Brano da esaminare -
::::::
«La missione in Siria è quasi impossibile. Non proprio impossibile, ma quasi». A Lakhdar Brahimi, nominato il 17 agosto neo inviato delle Nazioni Unite e della Lega Araba in Siria come sostituto di Kofi Annan, non si può rimproverare la mancanza di chiarezza e una certa presa di distanza. Settantotto anni, nato in Algeria, ex diplomatico, Brahimi è considerato uno dei funzionari Onu con più esperienza nelle zone di conflitto (soprattutto Iraq e Libano). Fautore dell’approccio politico «no victor, no vanquished» (nessun vincitore, nessun vinto), il neo inviato del Palazzo di vetro aprirà un ufficio a Damasco o al Cairo.
::::::
Consegna - Puoi proseguire il brano sulla nomina di Lakhdar Brahimi a inviato in Siria, ripartendo subito dopo la sua ultima frase?

Materiale fornito -
::::::
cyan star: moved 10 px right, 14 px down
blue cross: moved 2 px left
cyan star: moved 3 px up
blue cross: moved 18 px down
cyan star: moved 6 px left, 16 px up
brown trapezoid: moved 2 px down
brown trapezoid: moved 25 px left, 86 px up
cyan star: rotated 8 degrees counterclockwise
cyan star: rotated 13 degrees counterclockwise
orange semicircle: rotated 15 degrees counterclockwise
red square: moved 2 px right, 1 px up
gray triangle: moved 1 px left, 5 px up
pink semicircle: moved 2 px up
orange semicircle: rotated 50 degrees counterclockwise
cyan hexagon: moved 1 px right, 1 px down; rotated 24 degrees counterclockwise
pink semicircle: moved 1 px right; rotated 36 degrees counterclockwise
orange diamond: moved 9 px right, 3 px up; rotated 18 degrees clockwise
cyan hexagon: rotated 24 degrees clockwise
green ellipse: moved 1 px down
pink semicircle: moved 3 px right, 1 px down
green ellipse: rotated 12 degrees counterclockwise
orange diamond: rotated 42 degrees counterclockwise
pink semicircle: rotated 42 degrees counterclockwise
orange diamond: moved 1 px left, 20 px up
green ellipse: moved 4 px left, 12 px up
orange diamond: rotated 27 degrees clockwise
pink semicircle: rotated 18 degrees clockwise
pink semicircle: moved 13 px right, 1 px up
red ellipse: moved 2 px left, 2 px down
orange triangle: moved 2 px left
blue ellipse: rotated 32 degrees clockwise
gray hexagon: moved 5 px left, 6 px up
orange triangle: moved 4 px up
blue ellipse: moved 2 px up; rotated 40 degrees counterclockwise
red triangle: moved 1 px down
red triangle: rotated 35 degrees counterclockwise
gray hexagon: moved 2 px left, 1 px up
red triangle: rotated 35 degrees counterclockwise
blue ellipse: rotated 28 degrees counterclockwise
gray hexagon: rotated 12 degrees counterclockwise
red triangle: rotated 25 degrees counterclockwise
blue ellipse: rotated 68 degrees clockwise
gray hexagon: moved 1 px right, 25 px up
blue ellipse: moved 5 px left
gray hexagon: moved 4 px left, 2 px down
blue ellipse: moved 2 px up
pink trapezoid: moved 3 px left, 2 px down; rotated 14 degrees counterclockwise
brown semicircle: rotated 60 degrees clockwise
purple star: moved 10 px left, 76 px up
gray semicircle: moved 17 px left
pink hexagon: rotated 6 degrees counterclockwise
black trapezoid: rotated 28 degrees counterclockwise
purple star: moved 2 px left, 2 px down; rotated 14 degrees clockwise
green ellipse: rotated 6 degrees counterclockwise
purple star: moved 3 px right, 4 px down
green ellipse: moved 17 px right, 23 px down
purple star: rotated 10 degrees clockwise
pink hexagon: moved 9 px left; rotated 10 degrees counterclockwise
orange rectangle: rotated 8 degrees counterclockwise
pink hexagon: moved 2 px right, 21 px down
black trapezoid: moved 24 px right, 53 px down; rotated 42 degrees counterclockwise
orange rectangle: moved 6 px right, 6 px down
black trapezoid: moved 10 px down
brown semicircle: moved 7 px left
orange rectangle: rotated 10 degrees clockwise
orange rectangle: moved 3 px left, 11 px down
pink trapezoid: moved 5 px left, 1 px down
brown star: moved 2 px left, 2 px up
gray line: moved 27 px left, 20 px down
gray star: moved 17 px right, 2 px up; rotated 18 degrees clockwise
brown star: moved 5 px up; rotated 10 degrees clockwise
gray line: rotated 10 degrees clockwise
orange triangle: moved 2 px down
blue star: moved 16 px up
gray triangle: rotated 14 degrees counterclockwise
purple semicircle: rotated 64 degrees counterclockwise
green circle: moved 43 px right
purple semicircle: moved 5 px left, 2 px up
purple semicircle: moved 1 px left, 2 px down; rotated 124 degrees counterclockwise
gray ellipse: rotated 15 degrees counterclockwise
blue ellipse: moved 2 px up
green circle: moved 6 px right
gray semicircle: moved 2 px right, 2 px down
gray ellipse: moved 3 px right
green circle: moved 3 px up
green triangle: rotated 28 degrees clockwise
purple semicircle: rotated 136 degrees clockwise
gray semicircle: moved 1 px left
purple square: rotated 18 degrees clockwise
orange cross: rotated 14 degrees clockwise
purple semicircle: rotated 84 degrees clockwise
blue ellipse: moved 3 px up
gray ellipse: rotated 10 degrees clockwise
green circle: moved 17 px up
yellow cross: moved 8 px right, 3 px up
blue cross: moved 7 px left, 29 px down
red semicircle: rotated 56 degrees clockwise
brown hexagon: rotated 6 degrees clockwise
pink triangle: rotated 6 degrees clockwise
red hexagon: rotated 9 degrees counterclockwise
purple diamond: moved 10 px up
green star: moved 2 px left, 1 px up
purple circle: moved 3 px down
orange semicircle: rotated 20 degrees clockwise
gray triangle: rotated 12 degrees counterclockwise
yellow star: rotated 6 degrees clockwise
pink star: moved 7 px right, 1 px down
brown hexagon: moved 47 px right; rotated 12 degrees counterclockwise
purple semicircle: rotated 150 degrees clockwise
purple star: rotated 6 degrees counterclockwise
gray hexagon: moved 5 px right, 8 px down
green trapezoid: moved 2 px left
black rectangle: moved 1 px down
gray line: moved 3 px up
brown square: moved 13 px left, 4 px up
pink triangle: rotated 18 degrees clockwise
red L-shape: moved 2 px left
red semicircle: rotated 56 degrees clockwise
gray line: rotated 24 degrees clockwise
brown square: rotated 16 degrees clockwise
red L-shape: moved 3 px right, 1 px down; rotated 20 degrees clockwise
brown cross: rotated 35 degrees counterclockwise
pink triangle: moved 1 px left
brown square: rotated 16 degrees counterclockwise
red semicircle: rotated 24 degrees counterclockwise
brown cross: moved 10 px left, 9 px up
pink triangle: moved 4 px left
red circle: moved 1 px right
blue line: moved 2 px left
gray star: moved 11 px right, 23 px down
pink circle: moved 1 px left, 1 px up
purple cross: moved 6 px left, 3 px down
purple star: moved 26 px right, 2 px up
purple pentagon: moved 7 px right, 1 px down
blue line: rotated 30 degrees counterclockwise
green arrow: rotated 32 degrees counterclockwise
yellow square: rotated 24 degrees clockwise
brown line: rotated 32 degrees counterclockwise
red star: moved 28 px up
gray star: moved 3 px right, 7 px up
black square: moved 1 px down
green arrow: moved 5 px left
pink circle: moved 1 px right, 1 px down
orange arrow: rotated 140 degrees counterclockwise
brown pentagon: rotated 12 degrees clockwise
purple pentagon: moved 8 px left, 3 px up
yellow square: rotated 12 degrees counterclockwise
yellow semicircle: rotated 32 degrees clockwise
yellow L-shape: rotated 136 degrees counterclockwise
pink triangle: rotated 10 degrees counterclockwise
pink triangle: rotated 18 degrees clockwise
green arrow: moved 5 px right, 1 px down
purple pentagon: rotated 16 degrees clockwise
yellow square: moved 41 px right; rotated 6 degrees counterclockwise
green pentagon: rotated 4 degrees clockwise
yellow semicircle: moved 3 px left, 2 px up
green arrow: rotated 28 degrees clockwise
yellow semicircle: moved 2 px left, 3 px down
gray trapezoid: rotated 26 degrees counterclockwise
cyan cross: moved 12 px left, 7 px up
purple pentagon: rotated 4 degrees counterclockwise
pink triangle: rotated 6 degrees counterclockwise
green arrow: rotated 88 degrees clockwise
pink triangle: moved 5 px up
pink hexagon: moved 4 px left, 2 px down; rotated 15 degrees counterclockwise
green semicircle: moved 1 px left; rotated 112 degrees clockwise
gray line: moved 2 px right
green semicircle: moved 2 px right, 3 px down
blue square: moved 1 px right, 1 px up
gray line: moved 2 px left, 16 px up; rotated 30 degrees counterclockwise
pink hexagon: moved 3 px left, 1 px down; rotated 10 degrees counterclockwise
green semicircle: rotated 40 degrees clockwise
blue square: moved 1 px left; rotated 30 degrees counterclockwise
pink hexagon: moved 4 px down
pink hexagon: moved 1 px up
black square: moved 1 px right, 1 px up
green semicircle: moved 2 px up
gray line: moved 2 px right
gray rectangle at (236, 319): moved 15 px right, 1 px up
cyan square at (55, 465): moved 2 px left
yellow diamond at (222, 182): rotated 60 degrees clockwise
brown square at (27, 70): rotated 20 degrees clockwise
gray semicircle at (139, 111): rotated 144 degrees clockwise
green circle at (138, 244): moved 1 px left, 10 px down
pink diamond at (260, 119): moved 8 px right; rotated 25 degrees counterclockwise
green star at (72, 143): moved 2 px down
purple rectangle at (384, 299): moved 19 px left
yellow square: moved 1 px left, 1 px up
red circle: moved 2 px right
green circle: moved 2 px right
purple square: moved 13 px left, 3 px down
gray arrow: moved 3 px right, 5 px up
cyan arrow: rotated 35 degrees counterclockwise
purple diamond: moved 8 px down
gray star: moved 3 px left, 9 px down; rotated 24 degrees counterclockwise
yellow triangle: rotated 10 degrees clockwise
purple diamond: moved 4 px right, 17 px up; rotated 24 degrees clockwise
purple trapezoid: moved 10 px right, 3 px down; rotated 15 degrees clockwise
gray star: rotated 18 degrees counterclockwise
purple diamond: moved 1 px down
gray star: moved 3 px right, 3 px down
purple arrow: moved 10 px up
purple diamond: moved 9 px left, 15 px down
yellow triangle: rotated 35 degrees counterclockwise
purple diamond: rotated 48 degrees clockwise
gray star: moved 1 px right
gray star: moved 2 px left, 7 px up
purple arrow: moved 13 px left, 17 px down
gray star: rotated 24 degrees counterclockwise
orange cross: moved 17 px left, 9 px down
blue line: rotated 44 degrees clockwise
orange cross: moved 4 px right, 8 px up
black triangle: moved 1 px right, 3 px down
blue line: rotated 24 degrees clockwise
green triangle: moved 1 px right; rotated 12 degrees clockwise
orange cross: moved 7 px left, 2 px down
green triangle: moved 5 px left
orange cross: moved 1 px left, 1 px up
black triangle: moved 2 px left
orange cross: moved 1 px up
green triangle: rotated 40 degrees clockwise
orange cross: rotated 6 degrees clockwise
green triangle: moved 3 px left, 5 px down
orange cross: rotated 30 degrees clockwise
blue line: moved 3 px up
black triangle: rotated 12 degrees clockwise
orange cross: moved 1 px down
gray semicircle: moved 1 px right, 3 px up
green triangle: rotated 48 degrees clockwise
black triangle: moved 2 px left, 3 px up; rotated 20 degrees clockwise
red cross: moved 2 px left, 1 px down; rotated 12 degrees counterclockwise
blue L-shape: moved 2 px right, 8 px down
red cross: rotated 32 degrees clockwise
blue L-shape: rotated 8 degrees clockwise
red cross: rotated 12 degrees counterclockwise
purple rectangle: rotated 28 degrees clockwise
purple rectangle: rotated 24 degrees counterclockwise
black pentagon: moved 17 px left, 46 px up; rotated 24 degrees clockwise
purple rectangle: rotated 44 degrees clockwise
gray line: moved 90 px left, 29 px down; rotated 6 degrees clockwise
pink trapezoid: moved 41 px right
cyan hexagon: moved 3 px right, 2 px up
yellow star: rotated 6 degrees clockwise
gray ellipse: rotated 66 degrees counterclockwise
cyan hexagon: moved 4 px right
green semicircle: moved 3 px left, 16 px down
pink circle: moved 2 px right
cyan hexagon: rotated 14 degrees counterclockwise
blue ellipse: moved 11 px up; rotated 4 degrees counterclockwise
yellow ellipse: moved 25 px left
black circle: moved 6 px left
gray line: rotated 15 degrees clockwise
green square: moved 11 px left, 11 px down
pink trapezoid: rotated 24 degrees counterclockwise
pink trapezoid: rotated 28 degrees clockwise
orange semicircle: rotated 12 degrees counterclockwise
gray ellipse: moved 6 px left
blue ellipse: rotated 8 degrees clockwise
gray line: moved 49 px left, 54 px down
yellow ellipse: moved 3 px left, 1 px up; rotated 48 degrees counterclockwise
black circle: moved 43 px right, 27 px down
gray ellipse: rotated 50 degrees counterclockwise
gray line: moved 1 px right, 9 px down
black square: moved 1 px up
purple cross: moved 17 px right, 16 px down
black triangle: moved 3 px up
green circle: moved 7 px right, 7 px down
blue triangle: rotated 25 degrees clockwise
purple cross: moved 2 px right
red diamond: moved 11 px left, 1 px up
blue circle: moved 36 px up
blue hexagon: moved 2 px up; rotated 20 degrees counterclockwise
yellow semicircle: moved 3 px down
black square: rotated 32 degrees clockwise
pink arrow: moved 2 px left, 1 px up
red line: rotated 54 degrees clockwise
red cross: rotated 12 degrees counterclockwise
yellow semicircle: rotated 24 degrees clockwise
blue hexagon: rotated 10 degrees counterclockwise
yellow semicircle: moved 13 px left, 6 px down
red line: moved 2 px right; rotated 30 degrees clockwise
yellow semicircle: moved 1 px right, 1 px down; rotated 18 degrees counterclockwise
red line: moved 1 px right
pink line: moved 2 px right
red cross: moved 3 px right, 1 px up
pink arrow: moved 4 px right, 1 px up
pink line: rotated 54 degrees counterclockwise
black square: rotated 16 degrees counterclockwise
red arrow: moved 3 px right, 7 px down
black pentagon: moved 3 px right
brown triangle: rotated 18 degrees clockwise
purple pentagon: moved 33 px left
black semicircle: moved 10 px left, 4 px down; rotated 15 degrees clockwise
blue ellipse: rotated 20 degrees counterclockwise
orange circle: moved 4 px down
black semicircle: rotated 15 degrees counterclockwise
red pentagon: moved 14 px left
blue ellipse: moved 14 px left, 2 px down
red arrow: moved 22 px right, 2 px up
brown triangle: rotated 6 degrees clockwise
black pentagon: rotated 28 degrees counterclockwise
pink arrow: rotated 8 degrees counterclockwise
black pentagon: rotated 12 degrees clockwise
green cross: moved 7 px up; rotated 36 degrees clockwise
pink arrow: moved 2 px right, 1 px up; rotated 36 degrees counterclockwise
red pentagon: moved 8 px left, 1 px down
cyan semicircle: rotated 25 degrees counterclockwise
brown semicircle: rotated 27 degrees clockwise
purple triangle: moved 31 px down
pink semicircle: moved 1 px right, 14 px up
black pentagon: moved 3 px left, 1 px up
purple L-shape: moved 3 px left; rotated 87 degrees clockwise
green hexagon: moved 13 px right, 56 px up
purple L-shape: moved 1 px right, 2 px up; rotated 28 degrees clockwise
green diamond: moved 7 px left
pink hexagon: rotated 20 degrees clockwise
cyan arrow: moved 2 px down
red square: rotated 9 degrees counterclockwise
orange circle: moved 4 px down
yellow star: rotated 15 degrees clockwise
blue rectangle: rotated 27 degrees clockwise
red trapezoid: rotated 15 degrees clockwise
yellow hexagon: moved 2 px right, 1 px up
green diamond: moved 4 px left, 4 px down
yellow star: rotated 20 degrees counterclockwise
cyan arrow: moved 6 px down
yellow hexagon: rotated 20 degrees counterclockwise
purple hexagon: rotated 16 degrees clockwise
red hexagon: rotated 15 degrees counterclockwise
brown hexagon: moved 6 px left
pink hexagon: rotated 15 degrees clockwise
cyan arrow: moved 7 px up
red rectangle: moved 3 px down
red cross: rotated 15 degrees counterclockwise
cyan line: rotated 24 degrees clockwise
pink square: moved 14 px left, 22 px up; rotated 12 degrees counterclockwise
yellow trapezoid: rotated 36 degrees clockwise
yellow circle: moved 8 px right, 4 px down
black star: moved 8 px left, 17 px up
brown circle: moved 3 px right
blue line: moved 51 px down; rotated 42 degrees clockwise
::::::
Risultato -
Chi ha lavorato con lui ha assicurato che Mr. Brahimi seguirà ogni risvolto e ogni minuzia della sua missione siriana e si relazionerà direttamente con i protagonisti principali, facilitato – rispetto al suo predecessore – dalla conoscenza della lingua araba. Brahimi ha poi voluto chiarire immediatamente un aspetto fondamentale del suo lavoro, spiazzando di nuovo i giornalisti che lo stavano intervistando. Rivolgendosi ai ribelli ha detto: «Per favore, ricordate che io non faccio parte del vostro movimento. Io lavoro per due organizzazioni internazionali, le Nazioni Unite e la Lega Araba e non parlo la vostra stessa lingua». A chi gli domandava la sua opinione sulla destituzione di Bashar Assad, Brahimi ha preferito non rispondere. Come dire, in dubiis, abstine.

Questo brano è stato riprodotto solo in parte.